|The Cabinet War Rooms|
|The thumbnails below are linked to larger
I appologise for the poor quality of the images below, but the low lighting levels and glass screening which restricted flash photography, inhibited decent photographs, at least with my basic equipment.
The aerial bombardment of cities which originated in the First World War, alerted government planners of the dangers this presented to ordered government. On the eve of the second World War, a suitable secure protected site was sought to locate the war cabinet. The obvious solution of a site remote from London was dismissed as it would appear to the public that their leaders were deserting them.
The site chosen were the humble basement chambers of the Office of Works building which faced onto St. James's Park. This building offered a strong structure and was conveniently situated between Parliament and 10 Downing street. Work began in 1938 on adapting the humble storage areas, ten feet below ground, to house the war cabinet and core of government. Additional steel and concrete reinforcement was added during the war years as the ferocity of the bombardment increased.
Shortly after assuming the office of Prime Minister in May 1940, Winston Churchill visited the new Cabinet war Rooms, to see for himself the preparations that had been made. It was in the underground Cabinet room that he declared 'This is the room from which I will direct the War'. That room looks today just as it did then.

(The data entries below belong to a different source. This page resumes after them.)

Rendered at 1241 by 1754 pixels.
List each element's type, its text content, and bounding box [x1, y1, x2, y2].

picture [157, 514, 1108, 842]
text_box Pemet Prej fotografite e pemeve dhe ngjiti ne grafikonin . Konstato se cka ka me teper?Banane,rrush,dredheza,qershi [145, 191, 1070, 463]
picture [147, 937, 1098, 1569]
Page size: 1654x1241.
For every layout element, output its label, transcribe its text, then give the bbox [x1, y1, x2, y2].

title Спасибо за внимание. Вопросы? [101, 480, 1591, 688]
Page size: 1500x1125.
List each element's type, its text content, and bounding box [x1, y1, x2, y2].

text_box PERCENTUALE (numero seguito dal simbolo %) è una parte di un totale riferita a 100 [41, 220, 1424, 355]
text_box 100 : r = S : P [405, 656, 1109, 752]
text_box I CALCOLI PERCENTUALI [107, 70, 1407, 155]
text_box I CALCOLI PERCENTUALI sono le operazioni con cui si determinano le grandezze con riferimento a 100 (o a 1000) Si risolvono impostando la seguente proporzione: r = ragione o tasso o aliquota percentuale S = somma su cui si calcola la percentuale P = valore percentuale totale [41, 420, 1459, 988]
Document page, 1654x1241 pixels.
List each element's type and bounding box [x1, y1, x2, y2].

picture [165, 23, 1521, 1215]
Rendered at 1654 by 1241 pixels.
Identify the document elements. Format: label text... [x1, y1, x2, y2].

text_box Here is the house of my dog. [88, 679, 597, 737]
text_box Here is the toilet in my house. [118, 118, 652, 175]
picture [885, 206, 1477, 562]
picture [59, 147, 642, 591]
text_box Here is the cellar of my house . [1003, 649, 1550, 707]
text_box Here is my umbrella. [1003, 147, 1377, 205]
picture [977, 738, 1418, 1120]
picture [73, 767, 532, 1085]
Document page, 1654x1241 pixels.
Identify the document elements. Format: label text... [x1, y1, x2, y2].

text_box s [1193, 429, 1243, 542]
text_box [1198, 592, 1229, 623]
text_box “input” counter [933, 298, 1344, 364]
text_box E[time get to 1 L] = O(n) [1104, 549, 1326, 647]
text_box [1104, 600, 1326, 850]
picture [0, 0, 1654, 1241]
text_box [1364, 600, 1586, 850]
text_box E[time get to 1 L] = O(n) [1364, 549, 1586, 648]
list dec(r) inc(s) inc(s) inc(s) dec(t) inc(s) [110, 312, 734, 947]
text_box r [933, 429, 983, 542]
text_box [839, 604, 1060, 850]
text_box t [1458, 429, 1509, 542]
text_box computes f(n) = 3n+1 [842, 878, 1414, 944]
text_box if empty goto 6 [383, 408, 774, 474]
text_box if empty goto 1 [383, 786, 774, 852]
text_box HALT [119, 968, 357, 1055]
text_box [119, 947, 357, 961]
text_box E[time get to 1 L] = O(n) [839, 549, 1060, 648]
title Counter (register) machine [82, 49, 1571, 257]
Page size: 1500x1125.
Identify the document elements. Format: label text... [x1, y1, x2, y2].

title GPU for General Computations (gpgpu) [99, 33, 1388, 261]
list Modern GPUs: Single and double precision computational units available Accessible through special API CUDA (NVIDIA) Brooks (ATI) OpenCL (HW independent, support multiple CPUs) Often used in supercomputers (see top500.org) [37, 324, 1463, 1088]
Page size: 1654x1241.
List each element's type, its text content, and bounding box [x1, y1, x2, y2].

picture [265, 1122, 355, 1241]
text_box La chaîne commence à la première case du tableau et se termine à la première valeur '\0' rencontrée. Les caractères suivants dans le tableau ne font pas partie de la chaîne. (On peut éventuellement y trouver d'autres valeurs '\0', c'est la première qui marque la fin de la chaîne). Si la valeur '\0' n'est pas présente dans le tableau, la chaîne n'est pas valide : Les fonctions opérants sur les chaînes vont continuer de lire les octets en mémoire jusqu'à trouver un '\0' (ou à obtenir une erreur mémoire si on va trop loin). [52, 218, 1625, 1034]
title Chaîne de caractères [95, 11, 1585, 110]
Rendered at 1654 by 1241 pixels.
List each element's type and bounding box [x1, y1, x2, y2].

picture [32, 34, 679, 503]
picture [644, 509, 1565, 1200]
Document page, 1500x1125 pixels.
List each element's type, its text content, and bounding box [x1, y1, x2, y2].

Operational as emergency accommodation for the six year duration of the war, the secret complex consisting of twenty-one rooms, had remained relatively untouched since they were abandoned at the end of war in 1945. Parliament preserved the rooms as an historic site in 1948 and in 1981 Margaret Thatcher decided the site should be made more accessible. The Imperial War Museum arranged the preservation and restoration of the site to its original wartime appearance over the next three years.
The Cabinet War Rooms are located in King Charles Street, opposite St. James's Park, (don't tell a soul !). A pleasant walk from Victoria railway station or adjacent to Wesminster underground station.